Se apoyó en el respaldo del asiento mientras dejaban atrás el castillo y cerró los ojos. Cheery fue lo bastante lista como para quedarse en silencio.

—Ninguna arma en las paredes, ¿te has dado cuenta? —dijo Vimes, un rato después. Aún tenía los ojos cerrados, como si estuviera mirando un cuadro detrás de sus párpados—. La mayoría de castillos como ese tienen las cosas colgando por todas partes.

—Bueno, son hombres lobo, señor.

—¿Angua habla alguna vez de sus padres?

—No, señor.

—Que ellos no querían hablar de ella era evidente —Vimes abrió los ojos—. ¿Enanos? —dijo—. Siempre me he llevado bien con los enanos. Y hombres lobo… bueno, nunca he tenido ningún problema con los hombres lobo. Así que ¿por qué la única persona que no ha intentado destrozarme hoy ha sido la chupasangre de la vampiresa?

—No lo sé, señor.

—Vaya chimenea más grande que tenían.

—A los hombres lobo les gusta dormir delante del fuego por la noche, señor —explicó Cheery.

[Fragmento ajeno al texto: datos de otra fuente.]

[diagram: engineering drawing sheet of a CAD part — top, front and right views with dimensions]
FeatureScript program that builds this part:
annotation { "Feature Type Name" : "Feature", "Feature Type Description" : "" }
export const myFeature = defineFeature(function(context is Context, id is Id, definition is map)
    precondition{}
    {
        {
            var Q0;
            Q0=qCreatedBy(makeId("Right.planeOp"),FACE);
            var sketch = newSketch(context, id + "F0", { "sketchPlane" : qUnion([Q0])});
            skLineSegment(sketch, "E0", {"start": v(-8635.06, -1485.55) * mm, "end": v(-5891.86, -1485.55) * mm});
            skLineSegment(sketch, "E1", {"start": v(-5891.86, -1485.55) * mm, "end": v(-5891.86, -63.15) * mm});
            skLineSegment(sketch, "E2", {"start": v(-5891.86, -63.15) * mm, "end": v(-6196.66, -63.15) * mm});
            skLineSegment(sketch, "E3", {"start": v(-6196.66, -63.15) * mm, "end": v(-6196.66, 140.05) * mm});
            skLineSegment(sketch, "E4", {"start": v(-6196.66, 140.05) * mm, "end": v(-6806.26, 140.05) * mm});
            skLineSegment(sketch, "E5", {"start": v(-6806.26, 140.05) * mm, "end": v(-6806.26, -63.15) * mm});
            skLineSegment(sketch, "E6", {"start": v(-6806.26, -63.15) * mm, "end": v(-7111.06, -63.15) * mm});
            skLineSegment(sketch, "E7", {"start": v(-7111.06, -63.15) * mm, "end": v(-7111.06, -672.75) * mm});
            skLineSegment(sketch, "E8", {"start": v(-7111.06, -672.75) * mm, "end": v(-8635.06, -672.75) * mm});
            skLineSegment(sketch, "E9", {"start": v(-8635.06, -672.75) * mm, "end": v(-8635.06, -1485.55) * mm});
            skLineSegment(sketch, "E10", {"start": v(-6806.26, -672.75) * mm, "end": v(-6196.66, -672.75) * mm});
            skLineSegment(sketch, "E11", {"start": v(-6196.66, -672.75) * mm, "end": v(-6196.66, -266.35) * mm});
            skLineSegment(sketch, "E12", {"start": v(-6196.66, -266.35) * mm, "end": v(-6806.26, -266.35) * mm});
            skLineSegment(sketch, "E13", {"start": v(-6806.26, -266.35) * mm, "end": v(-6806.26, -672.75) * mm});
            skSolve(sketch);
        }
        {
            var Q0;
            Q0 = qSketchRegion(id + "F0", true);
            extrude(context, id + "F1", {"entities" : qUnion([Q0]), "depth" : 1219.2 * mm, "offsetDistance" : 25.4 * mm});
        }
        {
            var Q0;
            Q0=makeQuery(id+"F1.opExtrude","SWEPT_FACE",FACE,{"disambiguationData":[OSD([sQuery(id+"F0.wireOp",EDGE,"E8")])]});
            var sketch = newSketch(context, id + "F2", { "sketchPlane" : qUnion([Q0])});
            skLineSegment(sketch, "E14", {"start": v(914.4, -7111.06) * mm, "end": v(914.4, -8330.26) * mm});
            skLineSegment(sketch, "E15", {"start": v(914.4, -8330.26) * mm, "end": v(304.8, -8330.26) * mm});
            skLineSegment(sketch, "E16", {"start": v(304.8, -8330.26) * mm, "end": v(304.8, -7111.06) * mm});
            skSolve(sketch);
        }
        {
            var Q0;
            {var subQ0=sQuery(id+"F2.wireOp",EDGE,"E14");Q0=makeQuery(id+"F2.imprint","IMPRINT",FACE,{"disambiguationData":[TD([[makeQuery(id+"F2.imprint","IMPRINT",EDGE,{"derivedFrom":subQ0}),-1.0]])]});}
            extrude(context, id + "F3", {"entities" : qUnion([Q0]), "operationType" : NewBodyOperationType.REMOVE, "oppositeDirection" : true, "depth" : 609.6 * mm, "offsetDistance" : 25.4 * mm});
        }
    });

—La verdad es que el Barón no parecía muy cómodo en un silla, de eso me he dado cuenta. ¿Y qué era ese lema grabado en la enorme repisa de la chimenea? «Homini…»

—«Homo homini lupus», señor —dijo Cheery—. Significa «El hombre es un lobo para el hombre».

—¡Ja! ¿Cómo es que no te he ascendido, Cheery?

—Porque me avergüenza gritarle a la otra gente, señor. Señor, ¿ha visto una cosa extraña en los trofeos que tenían colgados?

Vimes cerró los ojos otra vez.

—Un ciervo, osos, algún tipo de león de montaña… ¿A qué te refieres, cabo?

—¿Ha visto algo más abajo?

—Veamos… creo que sólo había la pared.

—Sí, señor. Con tres ganchos. Puede figurárselos.

Vimes dudó.

—¿Quieres decir —preguntó receloso—, tres ganchos que podrían haber tenido trofeos hasta que los han quitado?

—Ese tipo de ganchos, sí, señor. Sólo que a lo mejor aún no han colgado las cabezas.

—¿Cabezas de troll?

—¿Quién sabe, señor?

La carroza entró en la ciudad.

—Cheery, ¿aún tienes ese chaleco plateado de cota de malla que solías llevar?

—Ehh, no, señor. Dejé de llevarlo porque me pareció desleal con Angua. ¿Por qué?

—Sólo un pensamiento pasajero. Oh, dioses, ¿es el paquete de Igor lo que tengo debajo del asiento?

—Creo que sí, señor. Pero, oiga, conozco a los Igors. Si eso es una mano de verdad, el propietario original ya no la usaba, créame.

—¿Qué? ¿Cortan pedazos de muertos?

—Mejor que no sean vivos, señor.

—¡Sabes a qué me refiero!

—Señor, se considera de buena educación que, si uno de los Igors te ha ayudado, pongas en tu testamento que pueden proveerse de cualquier… parte que pueda servir a otra persona. Nunca piden dinero. La gente sólo lleva unas tarjetitas. Se les respeta mucho en Uberwald. Muy buenos hombres con un escalpelo y una aguja. La verdad es que es como una vocación.

—¡Pero están cubiertos de cicatrices y suturas!

—No le harán a nadie nada que no hayan probado antes en sí mismos.